AIM OF THE TASK:
Your answer must consist solely of the lines from the start of the entries below through the line with "en kaliteli ve", unchanged.

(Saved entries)
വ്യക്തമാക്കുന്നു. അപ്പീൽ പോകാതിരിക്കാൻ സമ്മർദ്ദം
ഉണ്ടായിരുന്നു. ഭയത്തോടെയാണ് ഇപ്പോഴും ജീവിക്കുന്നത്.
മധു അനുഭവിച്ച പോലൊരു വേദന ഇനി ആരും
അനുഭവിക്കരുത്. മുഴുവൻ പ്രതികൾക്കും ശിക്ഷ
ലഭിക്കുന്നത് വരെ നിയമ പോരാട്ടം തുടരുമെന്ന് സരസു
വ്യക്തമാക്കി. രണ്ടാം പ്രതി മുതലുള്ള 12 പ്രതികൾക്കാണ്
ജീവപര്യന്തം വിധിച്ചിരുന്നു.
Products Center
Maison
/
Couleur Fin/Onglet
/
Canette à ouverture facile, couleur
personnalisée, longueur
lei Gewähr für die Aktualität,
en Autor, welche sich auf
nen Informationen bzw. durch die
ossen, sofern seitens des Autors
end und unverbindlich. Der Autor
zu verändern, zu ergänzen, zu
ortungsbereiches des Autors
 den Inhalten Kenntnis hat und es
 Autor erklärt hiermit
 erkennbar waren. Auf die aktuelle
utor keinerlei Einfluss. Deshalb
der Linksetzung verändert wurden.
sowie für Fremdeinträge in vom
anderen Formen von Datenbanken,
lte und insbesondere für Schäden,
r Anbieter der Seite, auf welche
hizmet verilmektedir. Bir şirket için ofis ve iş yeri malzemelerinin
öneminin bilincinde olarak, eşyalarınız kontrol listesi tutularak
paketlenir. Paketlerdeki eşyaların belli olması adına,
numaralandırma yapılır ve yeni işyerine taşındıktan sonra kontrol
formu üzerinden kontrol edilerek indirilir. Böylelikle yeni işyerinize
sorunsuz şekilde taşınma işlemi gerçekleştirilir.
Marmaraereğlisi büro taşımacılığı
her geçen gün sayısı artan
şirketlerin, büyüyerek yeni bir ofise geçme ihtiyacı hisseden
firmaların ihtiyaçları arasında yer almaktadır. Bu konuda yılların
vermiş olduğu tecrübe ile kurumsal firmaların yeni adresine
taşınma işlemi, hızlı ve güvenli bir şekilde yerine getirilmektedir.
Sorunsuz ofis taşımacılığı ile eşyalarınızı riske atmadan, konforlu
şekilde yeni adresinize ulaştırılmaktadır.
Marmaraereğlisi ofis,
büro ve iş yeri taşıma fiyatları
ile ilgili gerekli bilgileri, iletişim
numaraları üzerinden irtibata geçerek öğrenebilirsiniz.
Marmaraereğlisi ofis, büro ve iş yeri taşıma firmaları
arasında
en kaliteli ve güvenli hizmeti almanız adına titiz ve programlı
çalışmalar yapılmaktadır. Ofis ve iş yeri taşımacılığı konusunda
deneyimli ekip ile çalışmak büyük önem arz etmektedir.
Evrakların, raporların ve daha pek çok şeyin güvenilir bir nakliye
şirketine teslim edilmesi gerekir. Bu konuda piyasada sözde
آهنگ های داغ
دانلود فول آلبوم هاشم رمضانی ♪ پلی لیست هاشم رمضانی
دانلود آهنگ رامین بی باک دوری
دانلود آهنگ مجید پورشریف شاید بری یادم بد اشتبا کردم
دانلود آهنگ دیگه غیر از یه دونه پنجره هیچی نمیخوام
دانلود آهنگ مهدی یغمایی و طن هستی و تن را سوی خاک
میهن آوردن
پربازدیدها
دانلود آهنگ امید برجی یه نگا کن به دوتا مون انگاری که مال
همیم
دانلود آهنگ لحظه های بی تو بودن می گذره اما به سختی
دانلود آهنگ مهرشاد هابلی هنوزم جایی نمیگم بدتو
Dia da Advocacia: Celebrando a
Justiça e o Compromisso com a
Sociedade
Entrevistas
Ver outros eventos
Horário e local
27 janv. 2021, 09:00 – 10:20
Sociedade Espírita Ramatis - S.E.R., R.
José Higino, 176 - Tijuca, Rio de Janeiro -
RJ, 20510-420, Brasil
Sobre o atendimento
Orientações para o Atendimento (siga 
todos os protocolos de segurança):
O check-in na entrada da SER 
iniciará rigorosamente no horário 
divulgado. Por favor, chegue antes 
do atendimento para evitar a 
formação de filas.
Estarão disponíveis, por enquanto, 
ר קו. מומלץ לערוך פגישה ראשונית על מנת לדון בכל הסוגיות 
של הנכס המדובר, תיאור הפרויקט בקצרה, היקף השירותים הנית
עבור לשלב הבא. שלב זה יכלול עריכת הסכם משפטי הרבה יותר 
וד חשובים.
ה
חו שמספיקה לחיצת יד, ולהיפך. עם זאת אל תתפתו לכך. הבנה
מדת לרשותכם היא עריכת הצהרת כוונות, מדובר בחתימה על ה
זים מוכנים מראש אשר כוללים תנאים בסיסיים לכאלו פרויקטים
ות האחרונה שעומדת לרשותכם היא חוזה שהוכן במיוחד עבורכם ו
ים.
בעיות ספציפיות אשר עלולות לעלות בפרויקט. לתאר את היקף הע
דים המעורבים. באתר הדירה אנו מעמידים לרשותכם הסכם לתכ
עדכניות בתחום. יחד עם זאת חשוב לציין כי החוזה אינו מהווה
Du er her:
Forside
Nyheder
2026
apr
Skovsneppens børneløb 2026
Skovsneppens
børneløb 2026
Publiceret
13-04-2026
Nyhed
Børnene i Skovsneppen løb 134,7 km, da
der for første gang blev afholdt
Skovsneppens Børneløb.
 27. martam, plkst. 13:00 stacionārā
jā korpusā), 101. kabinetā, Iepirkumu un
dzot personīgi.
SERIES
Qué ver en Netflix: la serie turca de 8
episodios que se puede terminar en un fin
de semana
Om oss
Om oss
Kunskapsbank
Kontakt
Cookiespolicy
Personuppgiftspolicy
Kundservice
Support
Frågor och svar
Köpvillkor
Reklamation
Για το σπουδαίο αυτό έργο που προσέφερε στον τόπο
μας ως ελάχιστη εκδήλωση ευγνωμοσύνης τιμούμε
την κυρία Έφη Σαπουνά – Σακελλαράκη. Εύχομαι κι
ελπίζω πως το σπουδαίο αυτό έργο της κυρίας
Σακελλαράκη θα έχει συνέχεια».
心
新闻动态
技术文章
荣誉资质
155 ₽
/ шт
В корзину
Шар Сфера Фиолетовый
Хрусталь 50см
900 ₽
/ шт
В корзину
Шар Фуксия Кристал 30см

WRITTEN RESPONSE:
വ്യക്തമാക്കുന്നു. അപ്പീൽ പോകാതിരിക്കാൻ സമ്മർദ്ദം
ഉണ്ടായിരുന്നു. ഭയത്തോടെയാണ് ഇപ്പോഴും ജീവിക്കുന്നത്.
മധു അനുഭവിച്ച പോലൊരു വേദന ഇനി ആരും
അനുഭവിക്കരുത്. മുഴുവൻ പ്രതികൾക്കും ശിക്ഷ
ലഭിക്കുന്നത് വരെ നിയമ പോരാട്ടം തുടരുമെന്ന് സരസു
വ്യക്തമാക്കി. രണ്ടാം പ്രതി മുതലുള്ള 12 പ്രതികൾക്കാണ്
ജീവപര്യന്തം വിധിച്ചിരുന്നു.
Products Center
Maison
/
Couleur Fin/Onglet
/
Canette à ouverture facile, couleur
personnalisée, longueur
lei Gewähr für die Aktualität,
en Autor, welche sich auf
nen Informationen bzw. durch die
ossen, sofern seitens des Autors
end und unverbindlich. Der Autor
zu verändern, zu ergänzen, zu
ortungsbereiches des Autors
 den Inhalten Kenntnis hat und es
 Autor erklärt hiermit
 erkennbar waren. Auf die aktuelle
utor keinerlei Einfluss. Deshalb
der Linksetzung verändert wurden.
sowie für Fremdeinträge in vom
anderen Formen von Datenbanken,
lte und insbesondere für Schäden,
r Anbieter der Seite, auf welche
hizmet verilmektedir. Bir şirket için ofis ve iş yeri malzemelerinin
öneminin bilincinde olarak, eşyalarınız kontrol listesi tutularak
paketlenir. Paketlerdeki eşyaların belli olması adına,
numaralandırma yapılır ve yeni işyerine taşındıktan sonra kontrol
formu üzerinden kontrol edilerek indirilir. Böylelikle yeni işyerinize
sorunsuz şekilde taşınma işlemi gerçekleştirilir.
Marmaraereğlisi büro taşımacılığı
her geçen gün sayısı artan
şirketlerin, büyüyerek yeni bir ofise geçme ihtiyacı hisseden
firmaların ihtiyaçları arasında yer almaktadır. Bu konuda yılların
vermiş olduğu tecrübe ile kurumsal firmaların yeni adresine
taşınma işlemi, hızlı ve güvenli bir şekilde yerine getirilmektedir.
Sorunsuz ofis taşımacılığı ile eşyalarınızı riske atmadan, konforlu
şekilde yeni adresinize ulaştırılmaktadır.
Marmaraereğlisi ofis,
büro ve iş yeri taşıma fiyatları
ile ilgili gerekli bilgileri, iletişim
numaraları üzerinden irtibata geçerek öğrenebilirsiniz.
Marmaraereğlisi ofis, büro ve iş yeri taşıma firmaları
arasında
en kaliteli ve güvenli hizmeti almanız adına titiz ve programlı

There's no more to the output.